May 20 2013 Latest news:
Sarah Shaffi, Olympics editor (news)
Tuesday, May 8, 2012
Close to 100 firms will be taking part in an event designed to test their readiness ahead of the Olympic and Paralympic Games today.
The Stress Test, organised by Canary Wharf Group and Deloitte, aims to get companies to recreate the measures they will have in place during the Games. These include staff trying out alternative travel arrangements and different ways of working.
The two-day test, which finishes tomorrow, will involve businesses looking at their IT, telecommunications and transport requirements and ensuring they can operate as normal during the Games, when there is likely to be some travel disruption.

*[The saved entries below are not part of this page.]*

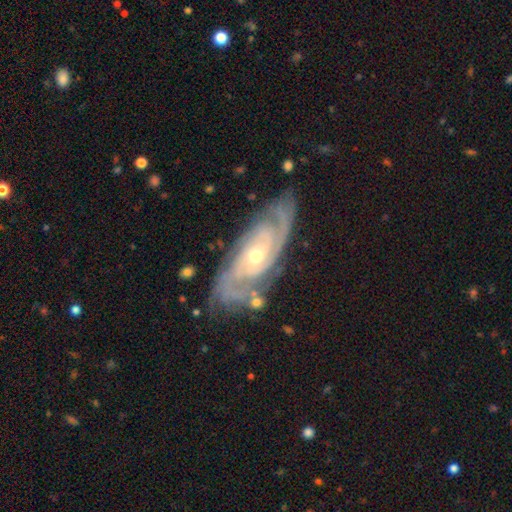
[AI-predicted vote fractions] This appears to be a featured or disk galaxy (90%) with no bar (67%), 2 (52%) tight (70%) spiral arms (97%) and a small central bulge (55%). Merging: none (76%).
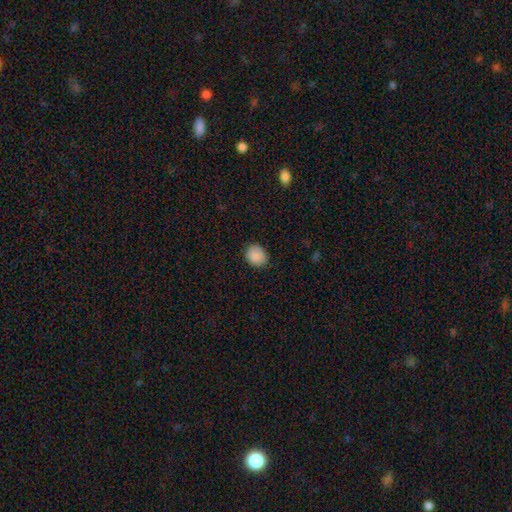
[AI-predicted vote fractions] smooth-or-featured: smooth: 89% | star or artifact: 8% | featured or disk: 3%
  how-rounded: round: 67% | in between: 33% | cigar-shaped: 1%
  merging: none: 84% | minor disturbance: 13% | major disturbance: 3% | merger: 1%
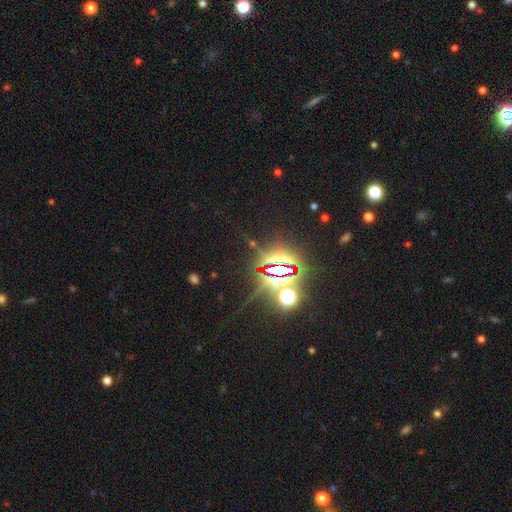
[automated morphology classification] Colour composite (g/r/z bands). It shows a star or artifact, not a galaxy (85%).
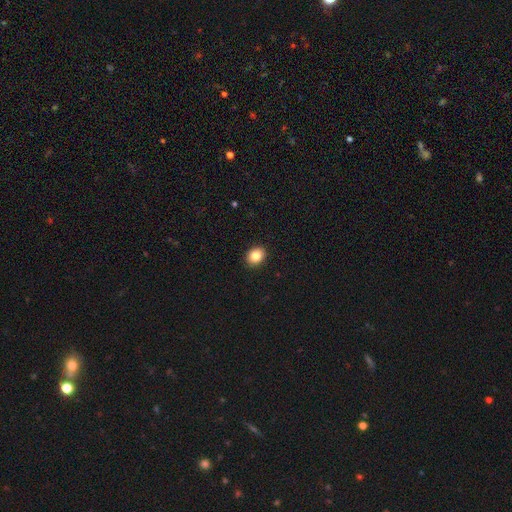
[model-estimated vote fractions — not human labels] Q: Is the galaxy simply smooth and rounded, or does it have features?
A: smooth — 84%.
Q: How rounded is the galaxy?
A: round — 52%.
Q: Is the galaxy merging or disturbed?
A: none — 92%.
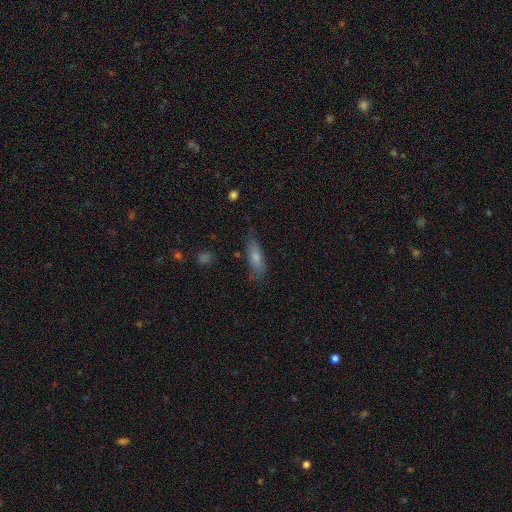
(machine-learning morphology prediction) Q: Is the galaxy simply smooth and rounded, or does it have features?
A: smooth — 62%.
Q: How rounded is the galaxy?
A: cigar-shaped — 61%.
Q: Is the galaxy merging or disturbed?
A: none — 75%.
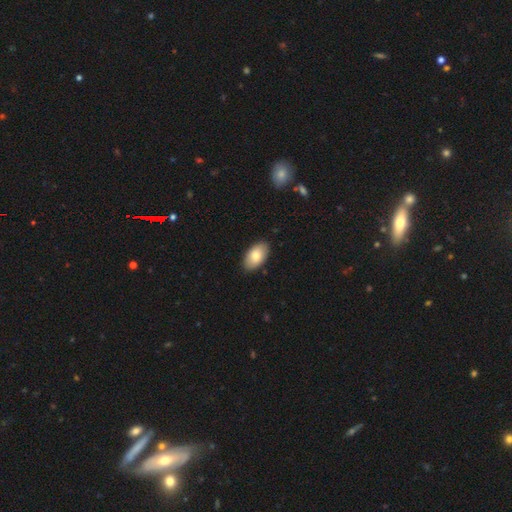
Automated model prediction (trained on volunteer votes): Smooth or featured? Predicted: smooth (p=0.80). How rounded? Predicted: in between (p=0.95). Merging? Predicted: none (p=0.88).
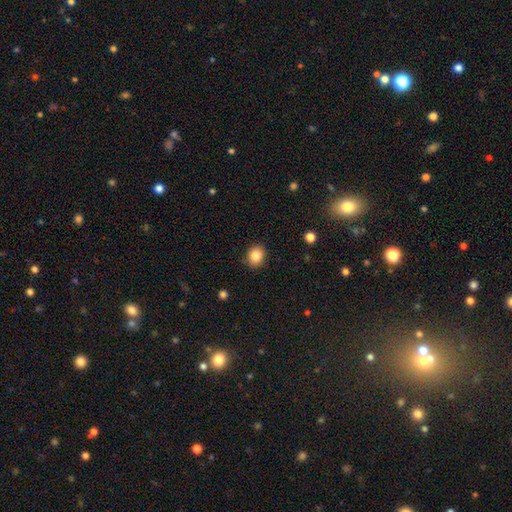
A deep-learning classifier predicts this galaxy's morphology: smooth 85%, star or artifact 10%, featured or disk 6%. Down the decision tree: how rounded — round (56%); merging — none (88%).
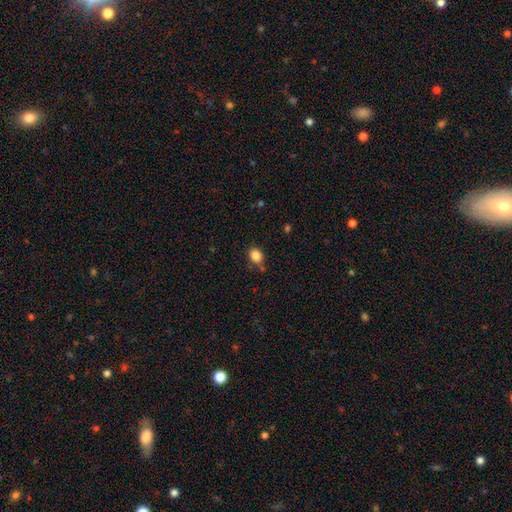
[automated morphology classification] The model was most divided on "how rounded": round: 54%, in between: 45%, cigar-shaped: 1%. More confident: smooth or featured — smooth (85%); merging — none (77%).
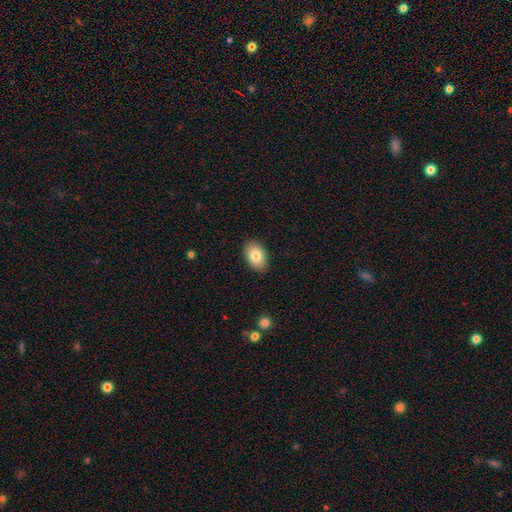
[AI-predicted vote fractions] smooth_or_featured: smooth (p=0.83) [alt: featured or disk p=0.10]
how_rounded: in between (p=0.89) [alt: round p=0.10]
merging: none (p=0.89) [alt: minor disturbance p=0.08]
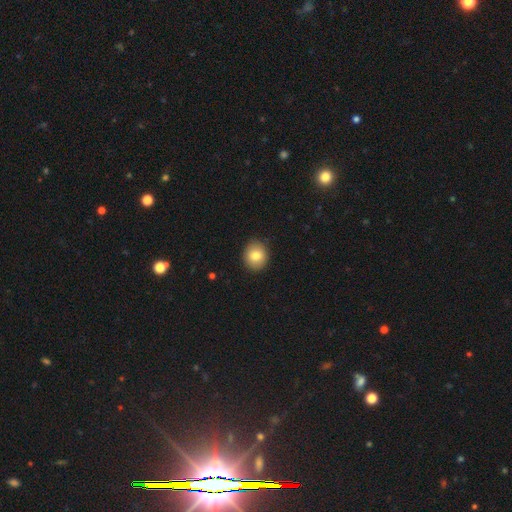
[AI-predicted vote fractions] Q: Smooth or featured?
A: smooth (82%); runner-up: featured or disk (10%)
Q: How rounded?
A: round (77%); runner-up: in between (22%)
Q: Merging?
A: none (90%); runner-up: minor disturbance (7%)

Nearly half the firms taking part are in the financial services centre. Around a third of companies taking part have less than 250 employees, while a similar number have more than 1,000 employees.
Firms will also complete an online survey about their working practices with Deloitte, which has conducted research into Games Readiness.
In the latest research from January this year, staff unavailability was the biggest concern with 42 per cent of companies citing it as a worry during the Games, almost the same proportion as when asked last May.
Fears over general transport disruption have eased slightly, with 32 per cent of companies raising this as a worry compared with 35 per cent in May.
Deloitte also found 43 per cent of businesses intend to review their holiday policies ahead of the Games, while 33 per cent plan to review flexible working.
Mark Naysmith, Games readiness director at Deloitte, said: “On the busiest days of London 2012, there are expected to be an extra three million journeys a day on the public transport system.
“It is essential that companies across the city, large and small, have thought through how their business and their people will cope with this period.
“Whilst working from home is the most popular measure being tested, it will not be practical for all businesses who still need to maintain client service levels.
“Therefore, alternative measures such as changing the route to work, mode of transport, or time of journey will all be key to coping.”
Drew Gibson, business continuity manager at Canary Wharf Group, said: “The Stress Test is our warm up for the big event. Our plans aim to ensure that Canary Wharf and London remain open for business during the Games. Businesses across London will be better prepared for the Olympics if they prepare collectively.”